На другой день я пошел к Майе Захаровне за советом.
— Да ты что, деточка? Посадят! — всплеснула она руками. — Через три месяца посадят, а может, и через два.
— Абрамсон же работал.
Она выпустила из себя воздух, как паровоз выпускает пар:
— Абрамсон! Абрамсон в этом деле съел не только волка. Он съел и волка, и козу, и капусту, и лодочника, и лодку, на которой бедолага должен был перевезти всех этих тварей. А ты говоришь: «Абрамсон!»
Портфель Грибка весил прилично, словно там лежали камни. Мне не хотелось менять руку: еще подумает Зайцева, что я слабак. И я чувствовал, как немеют пальцы, затекает рука. Улица, где жила учительница математики Марианна Иосифовна, называлась Красный Урал. Это была одна из немногих ровных улиц в городе, потому что ей выпало место между двумя горами, и выражение «улица утопала в садах» соответствовало ей в буквальном смысле: сады справа и слева были над улицей до самого неба. Зеленая река среди других рек.
Марианна Иосифовна жила в небольшом, но отдельном доме с синей террасой, похожей на лодку.
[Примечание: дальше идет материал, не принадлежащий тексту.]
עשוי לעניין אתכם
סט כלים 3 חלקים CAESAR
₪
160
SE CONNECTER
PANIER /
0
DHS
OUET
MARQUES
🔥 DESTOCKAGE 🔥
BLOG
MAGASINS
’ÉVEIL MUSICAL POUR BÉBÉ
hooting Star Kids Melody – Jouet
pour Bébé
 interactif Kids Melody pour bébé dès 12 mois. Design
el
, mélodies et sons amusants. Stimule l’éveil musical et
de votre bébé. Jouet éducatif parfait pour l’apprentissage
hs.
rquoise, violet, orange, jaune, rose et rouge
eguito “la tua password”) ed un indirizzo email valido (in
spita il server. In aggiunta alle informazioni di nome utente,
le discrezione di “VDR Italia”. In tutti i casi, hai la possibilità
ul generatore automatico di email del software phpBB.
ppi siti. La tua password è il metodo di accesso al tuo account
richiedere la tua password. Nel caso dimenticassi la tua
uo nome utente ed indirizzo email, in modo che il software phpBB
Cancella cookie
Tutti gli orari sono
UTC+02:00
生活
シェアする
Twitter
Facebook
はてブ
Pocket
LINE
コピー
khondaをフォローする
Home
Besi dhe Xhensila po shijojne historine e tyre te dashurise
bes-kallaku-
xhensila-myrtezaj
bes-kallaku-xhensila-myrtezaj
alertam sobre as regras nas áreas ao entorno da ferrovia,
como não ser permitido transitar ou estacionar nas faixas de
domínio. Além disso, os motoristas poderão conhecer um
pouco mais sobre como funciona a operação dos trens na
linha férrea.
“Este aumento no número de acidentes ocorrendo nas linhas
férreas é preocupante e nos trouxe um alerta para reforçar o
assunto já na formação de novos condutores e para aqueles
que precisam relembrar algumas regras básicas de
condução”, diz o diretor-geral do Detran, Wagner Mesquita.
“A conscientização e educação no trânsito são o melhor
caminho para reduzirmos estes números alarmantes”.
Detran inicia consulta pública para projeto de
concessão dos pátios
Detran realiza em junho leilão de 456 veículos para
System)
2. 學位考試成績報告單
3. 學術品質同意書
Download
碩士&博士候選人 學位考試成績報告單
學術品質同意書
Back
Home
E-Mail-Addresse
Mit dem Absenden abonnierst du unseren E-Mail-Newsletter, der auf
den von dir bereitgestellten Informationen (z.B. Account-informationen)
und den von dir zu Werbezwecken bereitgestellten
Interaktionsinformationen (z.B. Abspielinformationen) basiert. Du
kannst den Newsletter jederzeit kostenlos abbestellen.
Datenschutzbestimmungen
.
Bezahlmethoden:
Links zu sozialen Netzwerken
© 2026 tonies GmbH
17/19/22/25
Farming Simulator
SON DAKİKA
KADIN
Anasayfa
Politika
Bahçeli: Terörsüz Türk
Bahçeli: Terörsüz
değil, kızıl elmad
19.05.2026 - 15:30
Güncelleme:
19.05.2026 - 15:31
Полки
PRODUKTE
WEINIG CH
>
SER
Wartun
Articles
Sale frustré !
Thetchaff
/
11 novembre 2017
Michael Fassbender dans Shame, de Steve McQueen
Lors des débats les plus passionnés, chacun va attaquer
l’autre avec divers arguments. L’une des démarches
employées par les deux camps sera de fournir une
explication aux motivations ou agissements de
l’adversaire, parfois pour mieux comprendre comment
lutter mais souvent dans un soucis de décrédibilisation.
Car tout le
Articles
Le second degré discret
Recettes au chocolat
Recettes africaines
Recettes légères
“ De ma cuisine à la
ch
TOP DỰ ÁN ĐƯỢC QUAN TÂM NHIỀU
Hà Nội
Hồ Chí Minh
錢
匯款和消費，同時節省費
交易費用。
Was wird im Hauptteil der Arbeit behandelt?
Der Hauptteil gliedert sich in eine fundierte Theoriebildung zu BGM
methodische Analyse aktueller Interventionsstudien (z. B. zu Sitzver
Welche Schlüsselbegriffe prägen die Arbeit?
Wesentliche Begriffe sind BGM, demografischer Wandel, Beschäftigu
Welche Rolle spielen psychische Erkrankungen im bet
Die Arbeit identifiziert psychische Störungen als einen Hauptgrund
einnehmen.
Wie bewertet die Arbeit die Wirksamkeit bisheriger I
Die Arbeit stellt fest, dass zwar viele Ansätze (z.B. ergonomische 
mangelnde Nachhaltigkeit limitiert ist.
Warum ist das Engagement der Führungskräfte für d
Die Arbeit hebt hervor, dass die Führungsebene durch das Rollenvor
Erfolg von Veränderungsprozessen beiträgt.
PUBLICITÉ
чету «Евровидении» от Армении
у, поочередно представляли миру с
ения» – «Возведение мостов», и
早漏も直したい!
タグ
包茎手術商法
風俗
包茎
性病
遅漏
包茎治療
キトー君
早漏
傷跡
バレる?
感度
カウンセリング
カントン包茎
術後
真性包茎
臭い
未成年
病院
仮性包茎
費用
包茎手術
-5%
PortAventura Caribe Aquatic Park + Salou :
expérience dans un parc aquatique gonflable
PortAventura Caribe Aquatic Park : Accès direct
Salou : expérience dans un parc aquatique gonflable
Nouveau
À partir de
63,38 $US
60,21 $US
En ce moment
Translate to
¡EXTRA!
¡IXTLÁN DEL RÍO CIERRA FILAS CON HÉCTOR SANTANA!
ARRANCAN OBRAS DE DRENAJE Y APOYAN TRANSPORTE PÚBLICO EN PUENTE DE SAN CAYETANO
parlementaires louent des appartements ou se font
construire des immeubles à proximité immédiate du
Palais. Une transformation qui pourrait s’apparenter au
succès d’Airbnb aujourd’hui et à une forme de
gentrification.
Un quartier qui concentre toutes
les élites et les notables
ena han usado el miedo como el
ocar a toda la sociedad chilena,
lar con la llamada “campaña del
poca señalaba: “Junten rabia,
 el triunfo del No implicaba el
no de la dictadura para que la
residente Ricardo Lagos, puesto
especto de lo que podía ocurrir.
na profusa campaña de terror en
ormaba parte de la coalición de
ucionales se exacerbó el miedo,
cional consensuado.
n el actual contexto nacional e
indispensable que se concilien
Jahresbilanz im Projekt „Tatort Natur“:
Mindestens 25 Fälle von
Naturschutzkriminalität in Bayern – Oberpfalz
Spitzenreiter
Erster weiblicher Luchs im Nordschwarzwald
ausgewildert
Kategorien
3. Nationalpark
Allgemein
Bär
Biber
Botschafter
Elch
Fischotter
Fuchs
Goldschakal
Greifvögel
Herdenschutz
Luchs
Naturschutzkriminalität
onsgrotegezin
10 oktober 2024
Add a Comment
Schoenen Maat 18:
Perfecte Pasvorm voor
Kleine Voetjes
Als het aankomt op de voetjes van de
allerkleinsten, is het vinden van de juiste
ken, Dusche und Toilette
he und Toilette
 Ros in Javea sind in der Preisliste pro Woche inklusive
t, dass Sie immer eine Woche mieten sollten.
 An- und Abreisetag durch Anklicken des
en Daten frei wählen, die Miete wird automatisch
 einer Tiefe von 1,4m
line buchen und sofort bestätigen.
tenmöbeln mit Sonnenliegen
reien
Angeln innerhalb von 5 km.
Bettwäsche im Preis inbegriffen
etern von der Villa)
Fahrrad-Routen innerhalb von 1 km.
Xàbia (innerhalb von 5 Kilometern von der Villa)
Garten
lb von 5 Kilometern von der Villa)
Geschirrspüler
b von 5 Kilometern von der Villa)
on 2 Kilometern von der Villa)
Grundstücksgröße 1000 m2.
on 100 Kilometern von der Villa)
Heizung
Хозяева дома погибли во время бомбежки. Две сестры — пожилые, бездетные женщины. Бомба не попала в дом — врезалась в сарай с дровами, что стоял через площадку от дома. Бомба килограммов на сто разметала и сарай, и дрова, а дом крепко побила осколками. Обе сестры были убиты на террасе — они торопились в щель, вырытую возле калитки.
С сорок второго по сорок пятый год дом и сад стояли заброшенные, как многие дома и сады на этой и других улицах. Потом горкомхоз произвел ремонт. Марианне Иосифовне дом достался в чистом, приличном виде.
Я остановился возле калитки, а Даша по выложенной плоским камнем тропинке поднялась на террасу. Постучала в дверь. Марианна Иосифовна жила одна. Она сказала радостно:
— О, Зайцева! О, проходите!
Говорила она с заметным акцентом, но не путала ни слова, ни окончания. Немецкие военнопленные, которые сразу после войны ниши в Доме культуры моряков, обнесенном по этому случаю колючей проволокой, говорили по-русски много хуже.
— О, Сорокин! — Марианна Иосифовна увидела меня. — Проходите!
Я поклонился и сказал, что лучше обожду здесь.
— О, то есть как? — спросила Марианна Иосифовна громко. Она совсем не выглядела больной. — Русское гостеприимство!